A man who spent almost 20 years on the run in the US has been jailed for five years for stealing a security van containing £1.2m in Suffolk.

Eddie Maher, 57, had been wanted by police since the Securicor van he was driving disappeared from outside Lloyds Bank, Felixstowe, on 22 January 1993.

He was arrested in Missouri in February 2012.

Maher, originally of South Woodham Ferrers, Essex, entered a last-minute guilty plea at Southwark Crown Court.

On the day of the theft he had been on a delivery run with colleague Peter Bunn, who was responsible for carrying cash from the van to the bank.

Van 'disappeared'

Prosecutor Richard Southern QC said: "Mr Bunn recalls that when they arrived in Felixstowe the bank was not open and he had to wait a while.

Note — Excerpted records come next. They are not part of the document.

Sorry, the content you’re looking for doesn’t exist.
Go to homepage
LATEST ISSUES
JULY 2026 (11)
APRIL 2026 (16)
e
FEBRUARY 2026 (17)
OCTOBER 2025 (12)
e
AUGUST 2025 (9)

"Once inside he was delayed and tried to contact Mr Maher to tell him.

Image caption,

The money was stolen from a security van outside Lloyds Bank in Felixstowe

"He could not make contact but was not at that point concerned because the radio signal was variable.

"It was not until he came out of the bank that he found the van had disappeared."

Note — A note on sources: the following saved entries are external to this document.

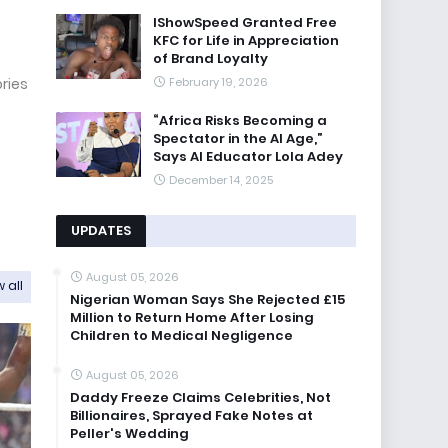
IShowSpeed Granted Free
KFC for Life in Appreciation
of Brand Loyalty
February 19, 2026
ories
“Africa Risks Becoming a
Spectator in the AI Age,”
Says AI Educator Lola Adey
December 14, 2025
UPDATES
August 05, 2026
 all
Nigerian Woman Says She Rejected £15
Million to Return Home After Losing
Children to Medical Negligence
August 05, 2026
Daddy Freeze Claims Celebrities, Not
Billionaires, Sprayed Fake Notes at
Peller's Wedding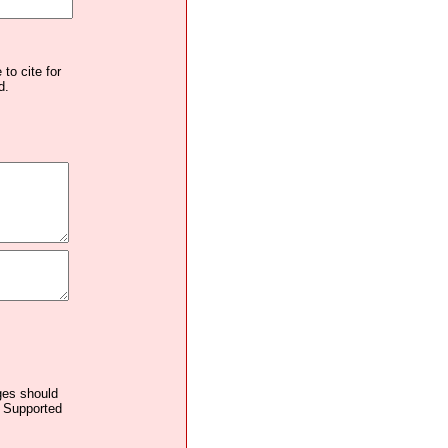
to cite for
d.
ages should
. Supported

It is thought Maher drove the van to nearby Landguard Point where he got into its secure area and loaded about 30 sacks of cash into a stolen getaway vehicle.

He used false identities while on the run and built a new life in the US.

At the time of his arrest on 9 February 2012, he was working as a cable engineer in Missouri.

'Found on Google'

David Nathan QC, mitigating, said: "It does take a degree of courage to face up to an offence as old as this."

He added: "An extraordinary aspect of this case is Mr Maher's daughter-in-law had originally been the partner of his son Lee's best friend.

"Lee won a lot of money on the lottery and she left her partner to marry Lee.

"When the money ran out, she did a little research on Google on the name Maher and found out he was wanted for the theft back in 1993.

"She heard that there was a reward and she went to the federal authorities."

He added that shortly before his arrest, Maher had visited a local police station to bail Lee King out after he was arrested for a motoring offence.

"He was told by one of the local officers that there was a rumour he was wanted for an offence in the UK," Mr Nathan added.

"He took the children and his partner to a hotel, no doubt with the intention of fleeing but thought better of it.

"He took his younger son to school and then was arrested the following day."

'Looking over shoulder'

Speaking outside court, Det Insp David Giles, from Suffolk Police, said: "Maher said he was forced to carry out this crime and that he only got a small amount of money from it.

"He never named the people who he claimed forced him into it and never put forward a credible story.

"We have succeeded in proving that he profited substantially from the theft and was a key player in the planning and execution of it.

"Since his arrest, he has displayed no remorse for what he did - but I get the impression he has spent 20 years looking over his shoulder and hoping the law would not catch up with him."

Maher's partner, Deborah Brett, 47; Maher's sister Margaret Francis, 64, and a 54-year-old man, from Woodford Green, east London, are all on bail after being arrested on suspicion of conspiracy to commit theft.